(EXCERPTED PASSAGE)
|---|

In February 2026, Swedish oat drink company Oatly was reportedly prevented in the United Kingdom from using the word “milk” in marketing its plant-based products. Oatly had trade-marked phrases such as the slogan “Post Milk Generation” in the UK. However, following objections from peak industry body, Dairy UK, that such terms breached food identity regulations (which prescribe “milk” as coming from milking animals), the UK’s highest Court found that the use of the word “milk” in this context was contrary to regulations and was not descriptive.

Subsequently, Oatly lost the ability to use its trade-marked slogan.

This article explores whether the same legal risk applies to the marketing of plant-based products in Australia.

How do other countries approach plant milk products?

The UK position aligns with broader international efforts to standardise dairy terminology.

At an international level, Codex Alimentarius (international food standards intended to both improve safety and facilitate global trade) includes the Codex General Standard for the Use of Dairy Terms (CGSUDT). The CGSUDT defines “milk” as the normal mammary secretion of milking animals and generally reserves dairy terms for products derived exclusively from milk. While Codex standards are not automatically binding, they are intended to influence domestic regulatory frameworks and trade expectations.

In the European Union, courts have consistently upheld the reservation of dairy terms for animal-derived products. Other jurisdictions, such as Canada, also maintain protective approaches. By contrast, the United States has taken a more flexible approach in recent regulatory guidance, focusing on whether consumers are misled rather than imposing a blanket prohibition on plant-based products using dairy-style descriptors.

|---|

(GIVEN RECORDS)
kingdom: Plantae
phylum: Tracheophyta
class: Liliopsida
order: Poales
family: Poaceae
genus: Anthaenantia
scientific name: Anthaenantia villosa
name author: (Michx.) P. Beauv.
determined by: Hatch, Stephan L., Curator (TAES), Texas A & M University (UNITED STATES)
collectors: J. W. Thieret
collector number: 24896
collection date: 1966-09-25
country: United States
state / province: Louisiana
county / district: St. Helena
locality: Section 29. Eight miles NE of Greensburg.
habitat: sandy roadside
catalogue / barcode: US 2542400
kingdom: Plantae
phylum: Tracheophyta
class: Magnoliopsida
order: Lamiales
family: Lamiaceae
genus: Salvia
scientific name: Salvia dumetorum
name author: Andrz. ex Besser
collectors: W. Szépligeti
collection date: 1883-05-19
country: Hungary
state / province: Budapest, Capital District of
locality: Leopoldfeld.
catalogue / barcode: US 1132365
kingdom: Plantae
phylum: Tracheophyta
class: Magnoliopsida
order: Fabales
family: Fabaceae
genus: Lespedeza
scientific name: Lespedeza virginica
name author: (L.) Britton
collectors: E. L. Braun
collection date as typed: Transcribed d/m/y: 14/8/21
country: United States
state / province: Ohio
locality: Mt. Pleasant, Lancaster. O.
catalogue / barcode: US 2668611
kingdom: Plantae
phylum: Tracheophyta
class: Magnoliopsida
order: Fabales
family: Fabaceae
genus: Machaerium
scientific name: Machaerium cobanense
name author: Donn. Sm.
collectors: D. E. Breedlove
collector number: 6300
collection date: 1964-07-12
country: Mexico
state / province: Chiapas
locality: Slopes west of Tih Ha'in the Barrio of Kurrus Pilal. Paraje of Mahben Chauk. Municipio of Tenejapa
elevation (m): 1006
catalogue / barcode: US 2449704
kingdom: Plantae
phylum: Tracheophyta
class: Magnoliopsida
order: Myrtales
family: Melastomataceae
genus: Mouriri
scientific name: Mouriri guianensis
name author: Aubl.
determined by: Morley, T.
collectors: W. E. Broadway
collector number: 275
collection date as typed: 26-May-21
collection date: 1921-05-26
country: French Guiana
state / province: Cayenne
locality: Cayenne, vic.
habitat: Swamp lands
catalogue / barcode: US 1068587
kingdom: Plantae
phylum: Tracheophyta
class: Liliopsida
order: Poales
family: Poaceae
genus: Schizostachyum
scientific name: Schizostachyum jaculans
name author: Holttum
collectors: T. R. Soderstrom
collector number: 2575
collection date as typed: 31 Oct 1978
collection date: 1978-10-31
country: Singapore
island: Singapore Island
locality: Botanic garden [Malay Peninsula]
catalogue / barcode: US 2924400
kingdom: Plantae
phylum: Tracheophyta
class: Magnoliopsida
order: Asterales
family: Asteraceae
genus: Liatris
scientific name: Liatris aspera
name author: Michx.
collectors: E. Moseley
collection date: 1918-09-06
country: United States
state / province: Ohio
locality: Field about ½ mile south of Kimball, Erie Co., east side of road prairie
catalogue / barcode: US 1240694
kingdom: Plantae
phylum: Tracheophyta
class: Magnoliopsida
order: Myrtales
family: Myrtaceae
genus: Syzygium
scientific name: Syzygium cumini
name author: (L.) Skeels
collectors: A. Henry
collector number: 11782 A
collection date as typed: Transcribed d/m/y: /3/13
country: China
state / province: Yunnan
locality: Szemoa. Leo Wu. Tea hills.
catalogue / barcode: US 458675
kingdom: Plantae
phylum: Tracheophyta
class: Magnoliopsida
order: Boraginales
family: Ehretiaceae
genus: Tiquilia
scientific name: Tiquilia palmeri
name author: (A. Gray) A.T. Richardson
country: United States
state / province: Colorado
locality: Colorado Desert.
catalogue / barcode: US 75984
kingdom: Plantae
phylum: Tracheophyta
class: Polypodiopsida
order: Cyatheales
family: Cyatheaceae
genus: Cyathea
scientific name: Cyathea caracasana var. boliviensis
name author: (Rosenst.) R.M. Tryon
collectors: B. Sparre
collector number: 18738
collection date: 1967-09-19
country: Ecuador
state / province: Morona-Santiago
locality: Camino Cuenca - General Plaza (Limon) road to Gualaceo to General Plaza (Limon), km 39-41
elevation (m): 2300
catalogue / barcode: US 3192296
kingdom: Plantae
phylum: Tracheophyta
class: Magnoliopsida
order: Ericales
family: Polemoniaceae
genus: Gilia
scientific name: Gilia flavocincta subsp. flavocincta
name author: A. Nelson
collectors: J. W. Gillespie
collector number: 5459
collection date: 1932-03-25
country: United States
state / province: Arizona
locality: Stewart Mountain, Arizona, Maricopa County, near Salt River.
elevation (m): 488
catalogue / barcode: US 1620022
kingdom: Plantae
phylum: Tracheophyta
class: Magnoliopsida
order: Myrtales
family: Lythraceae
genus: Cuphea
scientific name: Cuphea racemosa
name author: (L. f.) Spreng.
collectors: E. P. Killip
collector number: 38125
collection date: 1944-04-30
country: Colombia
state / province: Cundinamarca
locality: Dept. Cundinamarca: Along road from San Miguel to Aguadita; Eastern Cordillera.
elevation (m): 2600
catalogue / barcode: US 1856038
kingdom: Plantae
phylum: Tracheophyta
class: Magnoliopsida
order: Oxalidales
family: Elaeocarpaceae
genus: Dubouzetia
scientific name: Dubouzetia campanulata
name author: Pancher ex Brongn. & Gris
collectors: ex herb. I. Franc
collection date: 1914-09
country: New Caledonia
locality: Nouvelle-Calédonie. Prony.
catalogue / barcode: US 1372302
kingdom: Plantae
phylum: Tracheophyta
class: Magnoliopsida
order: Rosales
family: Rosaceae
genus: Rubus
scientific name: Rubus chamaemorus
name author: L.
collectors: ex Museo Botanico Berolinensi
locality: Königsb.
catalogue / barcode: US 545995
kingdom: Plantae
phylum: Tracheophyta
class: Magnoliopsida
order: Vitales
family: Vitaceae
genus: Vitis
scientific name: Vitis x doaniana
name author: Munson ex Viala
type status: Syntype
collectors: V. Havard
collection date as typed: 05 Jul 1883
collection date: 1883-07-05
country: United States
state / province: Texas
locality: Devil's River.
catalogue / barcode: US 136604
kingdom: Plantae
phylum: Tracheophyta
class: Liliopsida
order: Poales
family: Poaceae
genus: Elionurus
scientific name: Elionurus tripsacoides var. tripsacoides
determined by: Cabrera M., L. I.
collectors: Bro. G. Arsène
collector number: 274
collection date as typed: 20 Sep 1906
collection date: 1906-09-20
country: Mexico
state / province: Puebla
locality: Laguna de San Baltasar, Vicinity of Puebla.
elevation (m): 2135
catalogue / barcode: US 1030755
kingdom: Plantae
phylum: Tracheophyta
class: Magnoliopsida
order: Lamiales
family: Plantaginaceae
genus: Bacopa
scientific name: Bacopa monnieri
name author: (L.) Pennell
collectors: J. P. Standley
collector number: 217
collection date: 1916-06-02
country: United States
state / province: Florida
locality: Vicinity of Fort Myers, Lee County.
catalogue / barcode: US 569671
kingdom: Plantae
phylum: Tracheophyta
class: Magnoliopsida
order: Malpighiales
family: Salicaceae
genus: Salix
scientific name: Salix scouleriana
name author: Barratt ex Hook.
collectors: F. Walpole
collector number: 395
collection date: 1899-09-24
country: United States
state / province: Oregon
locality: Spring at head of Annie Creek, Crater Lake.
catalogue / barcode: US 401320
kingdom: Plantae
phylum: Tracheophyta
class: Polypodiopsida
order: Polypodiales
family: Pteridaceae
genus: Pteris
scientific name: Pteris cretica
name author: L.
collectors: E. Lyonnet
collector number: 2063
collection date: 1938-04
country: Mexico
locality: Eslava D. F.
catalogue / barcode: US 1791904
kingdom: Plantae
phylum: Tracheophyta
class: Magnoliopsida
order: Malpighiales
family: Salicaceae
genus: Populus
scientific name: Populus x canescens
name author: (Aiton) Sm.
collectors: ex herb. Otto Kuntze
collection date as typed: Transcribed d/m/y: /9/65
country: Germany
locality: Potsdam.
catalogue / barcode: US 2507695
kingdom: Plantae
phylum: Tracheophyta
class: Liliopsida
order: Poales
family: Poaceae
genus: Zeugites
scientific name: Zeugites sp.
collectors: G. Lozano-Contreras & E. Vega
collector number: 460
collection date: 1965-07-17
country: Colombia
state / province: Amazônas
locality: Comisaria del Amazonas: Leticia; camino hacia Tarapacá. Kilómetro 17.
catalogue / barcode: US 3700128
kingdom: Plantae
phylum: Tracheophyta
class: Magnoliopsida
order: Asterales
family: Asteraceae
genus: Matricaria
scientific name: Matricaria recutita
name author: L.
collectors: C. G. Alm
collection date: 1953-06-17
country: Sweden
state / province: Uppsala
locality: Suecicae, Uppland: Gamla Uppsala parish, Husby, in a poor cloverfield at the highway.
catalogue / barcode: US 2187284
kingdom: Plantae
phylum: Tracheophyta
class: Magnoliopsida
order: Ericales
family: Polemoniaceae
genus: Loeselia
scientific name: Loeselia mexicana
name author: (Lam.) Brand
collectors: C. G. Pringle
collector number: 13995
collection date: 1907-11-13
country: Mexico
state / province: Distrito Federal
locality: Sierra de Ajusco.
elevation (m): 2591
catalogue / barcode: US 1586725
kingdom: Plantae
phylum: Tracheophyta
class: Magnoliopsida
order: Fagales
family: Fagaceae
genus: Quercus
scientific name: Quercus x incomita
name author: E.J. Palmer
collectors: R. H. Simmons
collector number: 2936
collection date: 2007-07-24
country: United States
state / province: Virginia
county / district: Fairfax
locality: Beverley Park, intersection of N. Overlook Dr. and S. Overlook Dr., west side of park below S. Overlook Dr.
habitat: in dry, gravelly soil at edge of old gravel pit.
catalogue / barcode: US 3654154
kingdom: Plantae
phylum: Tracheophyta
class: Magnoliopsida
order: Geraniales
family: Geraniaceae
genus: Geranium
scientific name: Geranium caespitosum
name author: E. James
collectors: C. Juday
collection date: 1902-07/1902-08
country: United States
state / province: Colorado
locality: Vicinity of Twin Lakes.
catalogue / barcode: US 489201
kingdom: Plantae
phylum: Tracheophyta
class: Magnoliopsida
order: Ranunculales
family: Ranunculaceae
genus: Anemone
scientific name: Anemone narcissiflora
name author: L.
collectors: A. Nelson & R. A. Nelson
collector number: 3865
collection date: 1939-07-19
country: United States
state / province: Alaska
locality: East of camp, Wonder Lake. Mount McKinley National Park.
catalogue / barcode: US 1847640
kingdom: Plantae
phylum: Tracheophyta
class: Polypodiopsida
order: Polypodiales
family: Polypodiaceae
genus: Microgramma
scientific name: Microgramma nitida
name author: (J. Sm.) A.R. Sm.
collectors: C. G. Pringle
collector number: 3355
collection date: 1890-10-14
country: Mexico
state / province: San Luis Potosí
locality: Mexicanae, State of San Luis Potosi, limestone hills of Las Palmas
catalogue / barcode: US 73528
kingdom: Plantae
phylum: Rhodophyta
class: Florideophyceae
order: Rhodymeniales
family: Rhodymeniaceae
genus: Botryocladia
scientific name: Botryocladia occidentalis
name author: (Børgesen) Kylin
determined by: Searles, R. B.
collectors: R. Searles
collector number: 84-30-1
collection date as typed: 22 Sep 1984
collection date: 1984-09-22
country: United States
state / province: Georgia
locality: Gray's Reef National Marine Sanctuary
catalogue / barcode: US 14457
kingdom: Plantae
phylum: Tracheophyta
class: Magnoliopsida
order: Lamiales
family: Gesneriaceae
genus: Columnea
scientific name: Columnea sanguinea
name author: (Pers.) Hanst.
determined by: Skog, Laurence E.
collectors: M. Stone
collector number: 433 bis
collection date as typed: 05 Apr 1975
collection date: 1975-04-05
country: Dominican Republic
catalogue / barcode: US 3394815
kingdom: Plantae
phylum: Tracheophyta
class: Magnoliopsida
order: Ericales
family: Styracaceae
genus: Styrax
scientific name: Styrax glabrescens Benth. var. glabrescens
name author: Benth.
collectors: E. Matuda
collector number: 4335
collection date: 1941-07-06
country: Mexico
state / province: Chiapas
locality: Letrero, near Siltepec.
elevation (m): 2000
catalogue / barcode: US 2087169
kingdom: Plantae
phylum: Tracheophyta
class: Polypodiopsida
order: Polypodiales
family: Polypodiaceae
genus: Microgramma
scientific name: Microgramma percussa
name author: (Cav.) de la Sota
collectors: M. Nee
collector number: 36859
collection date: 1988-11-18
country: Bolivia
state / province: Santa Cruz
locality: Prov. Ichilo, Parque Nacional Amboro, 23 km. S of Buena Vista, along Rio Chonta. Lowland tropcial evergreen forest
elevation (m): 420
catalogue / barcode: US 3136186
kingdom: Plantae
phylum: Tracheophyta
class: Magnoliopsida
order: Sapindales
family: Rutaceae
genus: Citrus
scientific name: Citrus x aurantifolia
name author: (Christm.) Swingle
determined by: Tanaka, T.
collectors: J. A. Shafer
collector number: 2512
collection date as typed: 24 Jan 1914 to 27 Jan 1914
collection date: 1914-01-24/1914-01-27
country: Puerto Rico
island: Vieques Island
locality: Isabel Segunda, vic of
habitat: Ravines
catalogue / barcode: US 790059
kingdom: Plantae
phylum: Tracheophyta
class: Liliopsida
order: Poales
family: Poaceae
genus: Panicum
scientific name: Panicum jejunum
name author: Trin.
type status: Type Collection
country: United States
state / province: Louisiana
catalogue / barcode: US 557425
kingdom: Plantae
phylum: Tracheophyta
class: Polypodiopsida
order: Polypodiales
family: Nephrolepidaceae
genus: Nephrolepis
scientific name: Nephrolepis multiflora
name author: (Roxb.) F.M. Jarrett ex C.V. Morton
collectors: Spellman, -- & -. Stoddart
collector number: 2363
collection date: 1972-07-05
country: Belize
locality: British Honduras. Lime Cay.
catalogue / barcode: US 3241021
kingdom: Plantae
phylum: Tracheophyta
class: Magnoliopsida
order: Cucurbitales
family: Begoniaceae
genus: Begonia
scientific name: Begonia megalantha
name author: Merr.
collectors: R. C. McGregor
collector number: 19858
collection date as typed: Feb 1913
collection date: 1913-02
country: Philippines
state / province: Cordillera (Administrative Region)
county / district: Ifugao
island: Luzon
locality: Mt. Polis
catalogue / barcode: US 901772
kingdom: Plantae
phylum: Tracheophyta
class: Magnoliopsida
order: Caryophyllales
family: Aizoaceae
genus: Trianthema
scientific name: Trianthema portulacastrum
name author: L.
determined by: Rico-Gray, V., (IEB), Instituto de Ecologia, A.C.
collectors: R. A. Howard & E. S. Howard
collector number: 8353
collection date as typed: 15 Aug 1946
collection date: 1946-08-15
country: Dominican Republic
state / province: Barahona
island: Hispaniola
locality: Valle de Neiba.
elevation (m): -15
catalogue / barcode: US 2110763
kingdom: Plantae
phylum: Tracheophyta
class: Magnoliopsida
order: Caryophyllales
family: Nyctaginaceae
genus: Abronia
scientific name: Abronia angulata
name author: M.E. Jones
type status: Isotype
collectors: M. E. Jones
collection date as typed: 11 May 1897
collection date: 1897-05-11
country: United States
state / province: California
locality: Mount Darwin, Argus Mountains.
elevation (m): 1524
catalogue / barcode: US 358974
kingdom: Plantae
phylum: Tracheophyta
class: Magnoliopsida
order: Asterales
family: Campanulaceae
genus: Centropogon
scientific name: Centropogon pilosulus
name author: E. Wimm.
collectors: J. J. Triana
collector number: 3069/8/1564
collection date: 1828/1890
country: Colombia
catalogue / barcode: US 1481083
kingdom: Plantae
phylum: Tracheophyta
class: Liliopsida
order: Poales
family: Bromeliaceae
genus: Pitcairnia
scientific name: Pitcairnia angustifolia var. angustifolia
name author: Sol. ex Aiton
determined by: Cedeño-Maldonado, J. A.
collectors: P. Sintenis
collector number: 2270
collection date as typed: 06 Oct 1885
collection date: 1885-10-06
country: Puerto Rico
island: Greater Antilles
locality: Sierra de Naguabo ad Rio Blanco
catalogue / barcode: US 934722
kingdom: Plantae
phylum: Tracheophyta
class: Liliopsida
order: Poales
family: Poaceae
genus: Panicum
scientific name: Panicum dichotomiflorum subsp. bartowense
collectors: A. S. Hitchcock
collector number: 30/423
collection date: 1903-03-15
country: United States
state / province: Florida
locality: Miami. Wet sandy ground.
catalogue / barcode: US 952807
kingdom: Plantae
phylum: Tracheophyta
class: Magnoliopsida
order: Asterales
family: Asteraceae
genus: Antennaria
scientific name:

|---|

(WHAT THIS TASK INVOLVES) Please repeat the plant milk passage word for word, between "Subsequently, Oatly lost" and "standardise dairy terminology.", inclusive.

(ANSWER SECTION)
Subsequently, Oatly lost the ability to use its trade-marked slogan.

This article explores whether the same legal risk applies to the marketing of plant-based products in Australia.

How do other countries approach plant milk products?

The UK position aligns with broader international efforts to standardise dairy terminology.